Le jour de ses 13 ans, les parents de Jane ne trouvent rien de mieux que de se couvrir l’un l’autre de reproches au restaurant. Après avoir laissé passer l’orage, Jane déclare avec froideur : « Je ne me marierai jamais et je n’aurai jamais d’enfants ». Le lendemain, Jane découvre que son père a quitté le foyer familial. Effondrée, sa mère ne cessera d’accabler Jane, la rendant responsable de ce départ soudain. Cette anecdote scellera la vie de Jane, coupable à jamais, quoi qu’elle fasse. La moindre parcelle de bonheur lui semble interdite. Malmenée, meurtrie par la vie, elle ne voit qu’une seule issue : quitter le monde. Mais est-ce aussi facile ?

J’ai adoré ce livre. Des trois que j’ai lus de Douglas Kennedy, celui-ci est peut-être l’un des plus aboutis. Douglas Kennedy nous régale avec son portrait au vitriol d’une Amérique bien pensante et pudibonde ainsi qu’avec ses incursions dans la littérature du XIXe siècle. Il excelle dans la mise sous pression de ses lecteurs. Point d’enquête policière (quoi que !) mais un thriller psychologique tout à fait prenant qui pousse le lecteur à tourner, tourner et tourner les pages. On y retrouve évidemment les thèmes chers à Douglas Kennedy : la culpabilité, le hasard (en est-il vraiment un ?), et la certitude que derrière chaque visage qui se veut bien lisse se cachent des blessures indicibles et des failles profondes. Les reconnaître et les accepter ne garantit pas l’absence de souffrance mais ouvre de nouvelles voies. A chacun de choisir. Jane, elle, a choisi.

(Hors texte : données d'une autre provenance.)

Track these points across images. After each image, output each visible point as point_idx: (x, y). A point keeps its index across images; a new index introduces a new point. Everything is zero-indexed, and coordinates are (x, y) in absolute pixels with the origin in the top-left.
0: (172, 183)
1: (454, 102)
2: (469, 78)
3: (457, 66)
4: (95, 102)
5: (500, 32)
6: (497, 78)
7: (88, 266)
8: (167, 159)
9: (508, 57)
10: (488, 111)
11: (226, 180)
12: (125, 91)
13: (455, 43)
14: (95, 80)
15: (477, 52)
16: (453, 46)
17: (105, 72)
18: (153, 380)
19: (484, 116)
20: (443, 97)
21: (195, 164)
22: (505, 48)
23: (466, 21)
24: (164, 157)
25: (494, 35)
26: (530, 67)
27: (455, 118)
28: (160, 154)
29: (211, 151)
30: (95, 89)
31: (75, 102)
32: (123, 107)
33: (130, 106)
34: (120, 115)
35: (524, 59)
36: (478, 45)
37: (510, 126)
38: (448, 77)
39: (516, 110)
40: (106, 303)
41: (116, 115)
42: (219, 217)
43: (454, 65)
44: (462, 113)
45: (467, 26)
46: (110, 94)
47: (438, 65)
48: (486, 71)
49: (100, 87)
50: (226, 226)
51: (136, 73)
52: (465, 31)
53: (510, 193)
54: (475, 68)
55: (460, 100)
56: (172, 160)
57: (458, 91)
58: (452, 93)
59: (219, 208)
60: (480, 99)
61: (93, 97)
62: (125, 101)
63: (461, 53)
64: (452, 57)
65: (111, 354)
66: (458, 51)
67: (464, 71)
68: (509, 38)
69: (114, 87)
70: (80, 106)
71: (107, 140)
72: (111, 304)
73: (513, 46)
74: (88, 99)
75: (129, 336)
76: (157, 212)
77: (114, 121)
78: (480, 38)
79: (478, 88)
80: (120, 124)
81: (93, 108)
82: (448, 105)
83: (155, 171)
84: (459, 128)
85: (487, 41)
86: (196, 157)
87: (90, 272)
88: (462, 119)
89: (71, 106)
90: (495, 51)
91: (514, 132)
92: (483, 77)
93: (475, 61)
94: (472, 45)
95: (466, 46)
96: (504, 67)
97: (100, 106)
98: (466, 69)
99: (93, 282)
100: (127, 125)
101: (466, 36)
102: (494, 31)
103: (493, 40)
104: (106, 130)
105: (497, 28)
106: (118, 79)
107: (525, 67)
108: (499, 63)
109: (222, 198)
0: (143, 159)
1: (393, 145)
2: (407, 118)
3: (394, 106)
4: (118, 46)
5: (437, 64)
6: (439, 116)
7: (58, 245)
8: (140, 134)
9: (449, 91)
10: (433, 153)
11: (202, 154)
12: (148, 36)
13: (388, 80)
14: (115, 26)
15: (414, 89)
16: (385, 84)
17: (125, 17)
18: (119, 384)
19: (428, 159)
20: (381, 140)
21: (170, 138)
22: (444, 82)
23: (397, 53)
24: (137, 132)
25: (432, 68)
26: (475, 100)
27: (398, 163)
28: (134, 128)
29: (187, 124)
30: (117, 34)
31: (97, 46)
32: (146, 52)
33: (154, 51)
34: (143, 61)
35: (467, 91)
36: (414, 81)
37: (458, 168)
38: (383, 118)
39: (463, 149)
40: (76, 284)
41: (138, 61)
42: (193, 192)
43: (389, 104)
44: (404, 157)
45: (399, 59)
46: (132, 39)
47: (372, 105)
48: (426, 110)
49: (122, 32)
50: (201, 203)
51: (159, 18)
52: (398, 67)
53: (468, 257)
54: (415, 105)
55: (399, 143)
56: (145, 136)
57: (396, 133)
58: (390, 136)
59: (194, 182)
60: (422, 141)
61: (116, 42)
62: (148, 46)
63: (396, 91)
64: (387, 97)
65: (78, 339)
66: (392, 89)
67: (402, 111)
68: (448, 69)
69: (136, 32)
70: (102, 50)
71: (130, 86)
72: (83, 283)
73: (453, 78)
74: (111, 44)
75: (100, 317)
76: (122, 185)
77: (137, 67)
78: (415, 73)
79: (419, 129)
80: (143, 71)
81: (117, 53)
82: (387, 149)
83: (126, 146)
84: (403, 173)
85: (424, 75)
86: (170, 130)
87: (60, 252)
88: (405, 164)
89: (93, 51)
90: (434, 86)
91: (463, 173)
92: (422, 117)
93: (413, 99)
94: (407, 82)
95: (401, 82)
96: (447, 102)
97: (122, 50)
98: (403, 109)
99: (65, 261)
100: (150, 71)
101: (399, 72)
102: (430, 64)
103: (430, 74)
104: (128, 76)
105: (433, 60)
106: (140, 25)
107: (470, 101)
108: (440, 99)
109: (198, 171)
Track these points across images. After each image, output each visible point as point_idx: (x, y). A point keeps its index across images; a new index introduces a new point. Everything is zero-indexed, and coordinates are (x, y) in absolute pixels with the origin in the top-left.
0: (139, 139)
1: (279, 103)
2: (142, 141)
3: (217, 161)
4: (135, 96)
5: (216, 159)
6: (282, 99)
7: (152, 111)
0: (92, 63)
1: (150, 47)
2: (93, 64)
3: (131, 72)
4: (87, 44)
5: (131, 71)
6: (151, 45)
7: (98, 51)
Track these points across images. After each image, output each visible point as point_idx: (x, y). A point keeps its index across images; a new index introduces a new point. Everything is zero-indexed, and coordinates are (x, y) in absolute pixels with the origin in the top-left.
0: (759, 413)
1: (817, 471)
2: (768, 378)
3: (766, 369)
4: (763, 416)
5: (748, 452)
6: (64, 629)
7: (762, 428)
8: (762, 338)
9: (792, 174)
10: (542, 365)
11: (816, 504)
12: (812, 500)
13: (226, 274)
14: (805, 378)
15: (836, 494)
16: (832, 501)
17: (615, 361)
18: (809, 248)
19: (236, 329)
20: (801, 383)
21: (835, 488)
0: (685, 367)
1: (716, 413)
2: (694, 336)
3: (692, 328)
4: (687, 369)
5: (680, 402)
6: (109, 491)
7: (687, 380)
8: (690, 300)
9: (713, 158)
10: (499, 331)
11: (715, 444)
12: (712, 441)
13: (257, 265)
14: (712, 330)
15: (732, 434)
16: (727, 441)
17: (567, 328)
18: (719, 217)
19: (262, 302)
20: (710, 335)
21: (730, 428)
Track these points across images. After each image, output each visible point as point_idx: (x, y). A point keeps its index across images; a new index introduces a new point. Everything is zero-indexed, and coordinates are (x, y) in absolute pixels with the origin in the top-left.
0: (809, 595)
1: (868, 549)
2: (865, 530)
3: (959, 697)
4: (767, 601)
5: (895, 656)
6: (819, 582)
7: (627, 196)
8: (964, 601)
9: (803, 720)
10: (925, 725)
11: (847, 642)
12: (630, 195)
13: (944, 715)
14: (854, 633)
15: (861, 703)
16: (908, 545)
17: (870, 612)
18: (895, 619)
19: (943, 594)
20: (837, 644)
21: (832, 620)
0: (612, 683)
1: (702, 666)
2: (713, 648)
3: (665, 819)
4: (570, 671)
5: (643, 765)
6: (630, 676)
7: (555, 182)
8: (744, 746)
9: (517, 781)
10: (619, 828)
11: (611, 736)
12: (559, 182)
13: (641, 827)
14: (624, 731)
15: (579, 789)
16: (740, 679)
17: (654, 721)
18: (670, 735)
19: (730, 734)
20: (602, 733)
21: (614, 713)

Extrait, page 190 et 191 : « J’ai commencé à marcher. Heureusement, j’avais la brise dans le dos, même si le retour risquait d’être moins agréable. Elle était si forte qu’elle me poussait en avant. Tête haute, tâchant de garder les yeux grands ouverts malgré le froid, j’inhalais la vapeur d’embruns salés. Il n’y avait personne d’autre en vue et je me suis dit que si je me foulais la cheville, on ne me retrouverait probablement pas avant plusieurs jours ; à ce moment, j’aurais sans doute été transformée en bloc de glace… L’idée ne m’a pas paniquée, pourtant. C’était peut-être l’euphorie provoquée par la montée d’endorphines dans mon organisme soumis à cette température extrême, au milieu de cette immensité exaltante, ou bien vivais-je une sorte d’extase panthéiste devant la puissance incommensurable de l’ordre naturel, la manifestation de forces dépassant l’entendement d’une humanité souvent sans recours ? Ou, plus simplement, la brutalité du froid et la sombre majesté de ce paysage m’avaient soudain libérée de toutes les incertitudes qui encombraient ma vie. Quoi qu’il en soit, je me sentais légère, portée par les éléments et même, l’espace d’un moment, j’ai éprouvé un sentiment qui ressemblait au bonheur, la perception sans mélange d’être vivante ici et maintenant, dégagée du scénario souvent trop complexe qu’avait été mon existence. Au fond, n’était-ce pas cela, le bonheur ? Une parenthèse pendant laquelle, sans penser au passé ou à l’avenir, on arrive à s’enfuir de soi-même ? Plus de réminiscences venant vous hanter, plus d’appréhension qui ruinent votre sommeil : juste la redécouverte que l’instant présent est merveilleux… Avais-je besoin du froid coupant, du vent déchainé, de la détonation hypnotisante des vagues se brisant sur une plage déserte pour me rappeler qu’être au monde pouvait, en soi, vous rendre heureux ? » Douglas Kennedy.